Convenience Store Woman by Sayaka Murata.
Reviewed: Thursday January 20, 2024.

My rating
Three stars.

Keiko is 36 years old and has worked in a convenience store all her life. She's never had a boyfriend, or been in love, or even thought about any other job. The store makes her happy, and yet, the people around her are so insistent on her changing that she begins to wonder what, exactly, is so wrong with her way of life that others cannot stand it.

My review
This book was quick and charming. As a narrator, I found Keiko endearing, but I've always had a problem with most translated books where the translation feels a bit stiff, and I imagine that this is not the case in the native language version of the book. That's why I usually prefer reading the original copy, but since I don't speak Japanese even a bit, I relegated myself to the audiobook version. That stiffness is maybe part of why I rated this book lower than I would have.
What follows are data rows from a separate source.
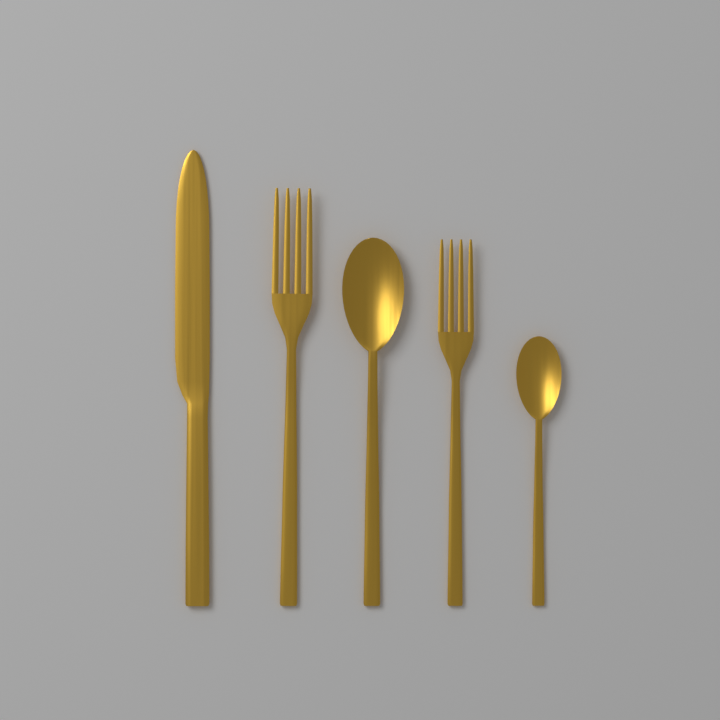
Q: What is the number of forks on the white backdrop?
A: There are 2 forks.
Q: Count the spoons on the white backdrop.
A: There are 2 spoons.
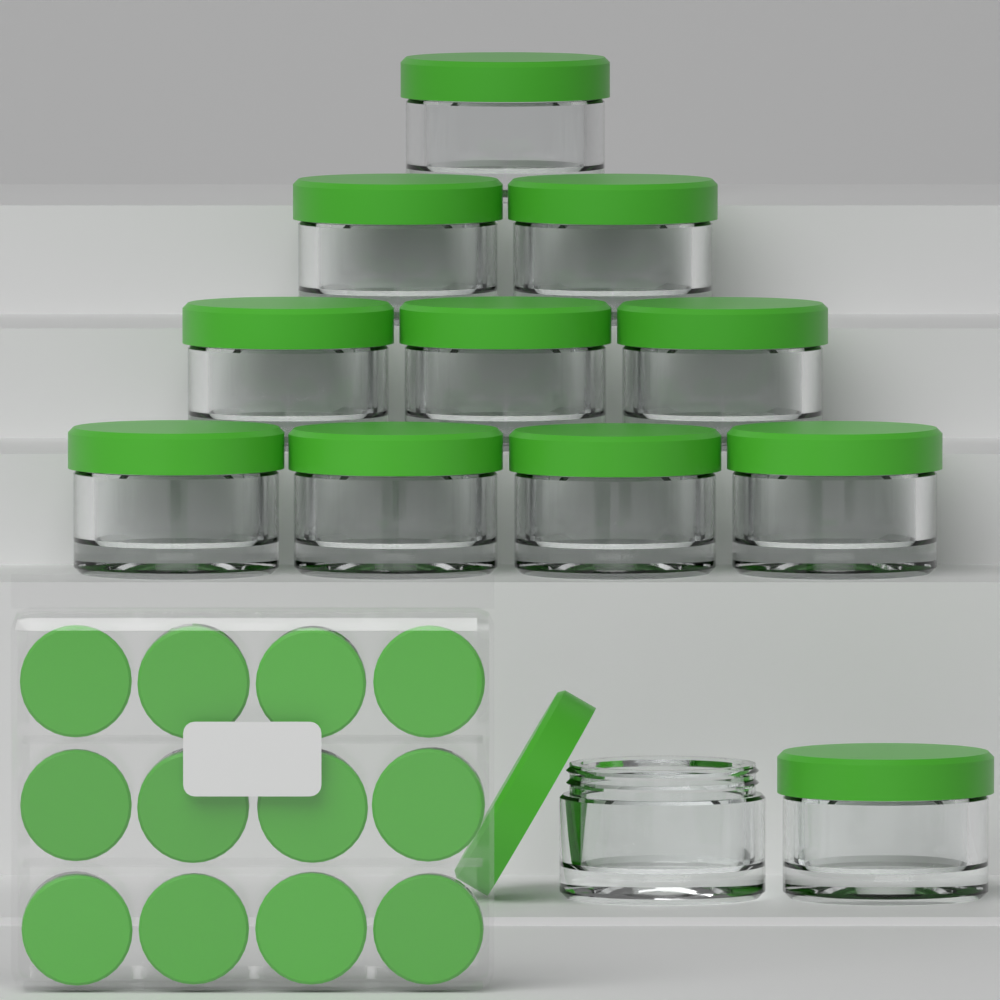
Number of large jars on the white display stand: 12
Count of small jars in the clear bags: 12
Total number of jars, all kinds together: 24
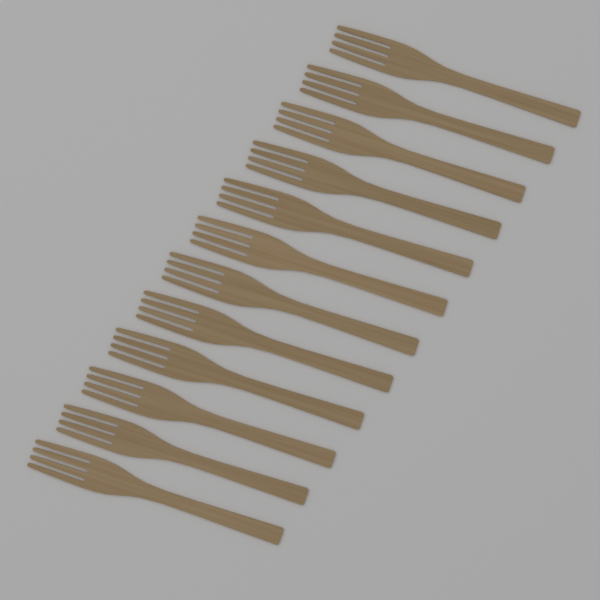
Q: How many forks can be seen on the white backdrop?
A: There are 12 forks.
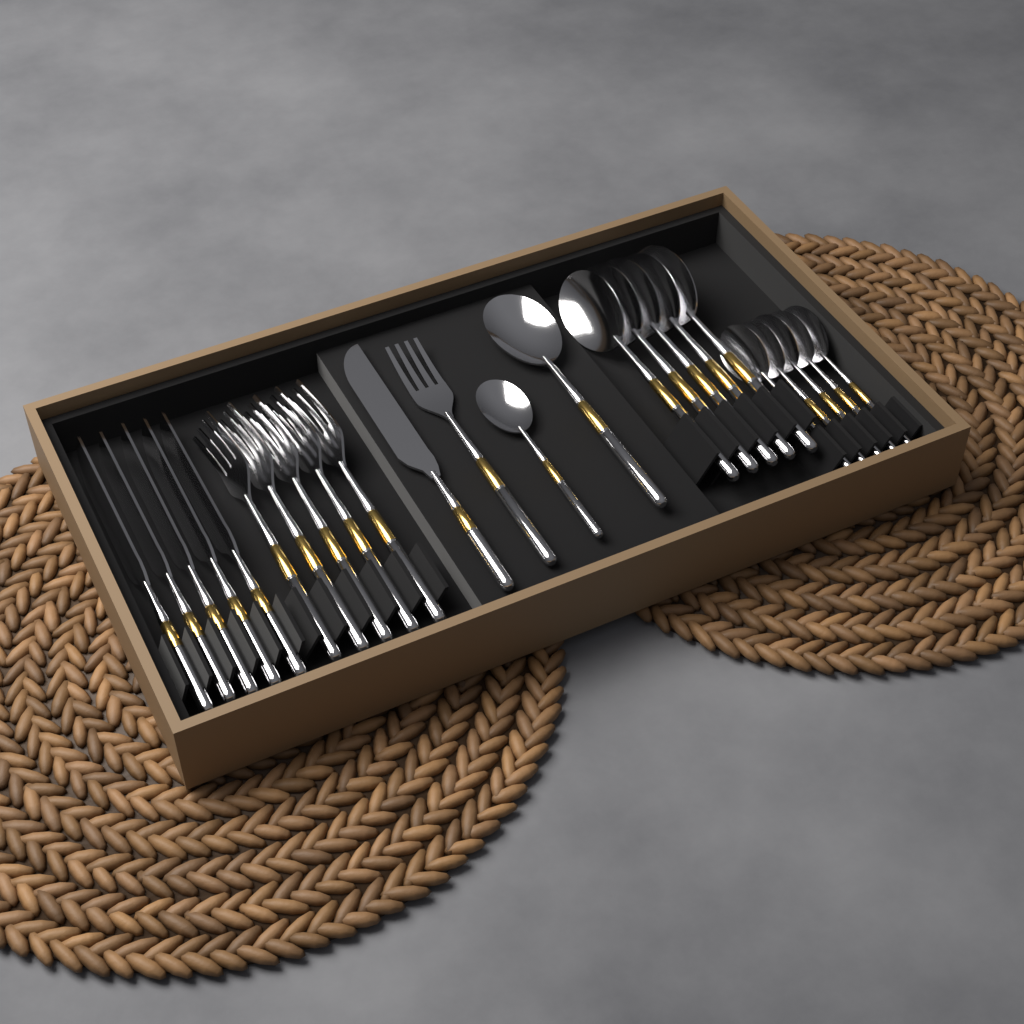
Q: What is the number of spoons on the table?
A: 12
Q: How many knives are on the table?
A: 6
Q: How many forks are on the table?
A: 6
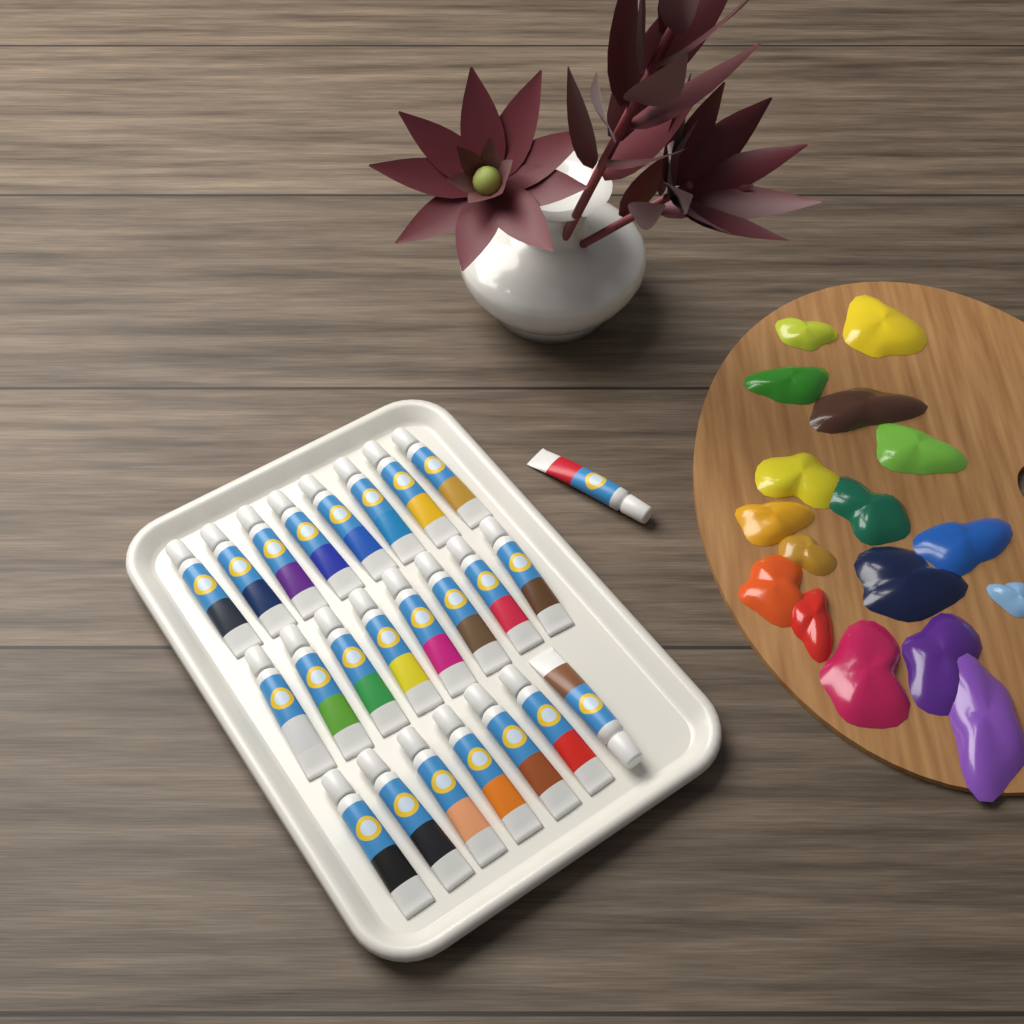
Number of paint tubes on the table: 24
I thought this book didn't have much to say, but what it did have, it said very eloquently. It dedicated itself to exploring why Keiko wants to work in a convenience store for the rest of her life. The book gives her the opportunity to switch careers, but it's obvious that it's not what she wants to do, and I appreciated the fact that Murata made it clear that while society might encourage and want Keiko to act a certain way, that way of acting is not what makes her happy.

I read a few reviews in preparation for writing my own, and I found a lot of them had a frustration as to Keiko's perceived lack of character development. She begins and ends the book in exactly the same position as the convenience store woman. I disagree. I think, for the length of the book, the book demonstrates a perfect development of Keiko, not in physical state, but mental. She begins the book puzzled as to if she should work at the store or not, preoccupied with society's expectations of her. She wants to prove herself cured, and is ready to bow to people's expectations of her to prevent ostracization. At the end of the book, she is able to accept that the store is what makes her happy and that she doesn't particularly care what society, presenting itself in the form of her incel coworker, thinks about her.

Again, I think Keiko was a charming protagonist, but the fact that the book didn't afford much more space to really getting into the intricacies of its thesis paired with the stiff feeling of the translation diminished its impact on me. Still, I found it entertaining and enjoyed Keiko's dry wit and the societal commentary.

Unless I'm cured, normal people will expurgate me.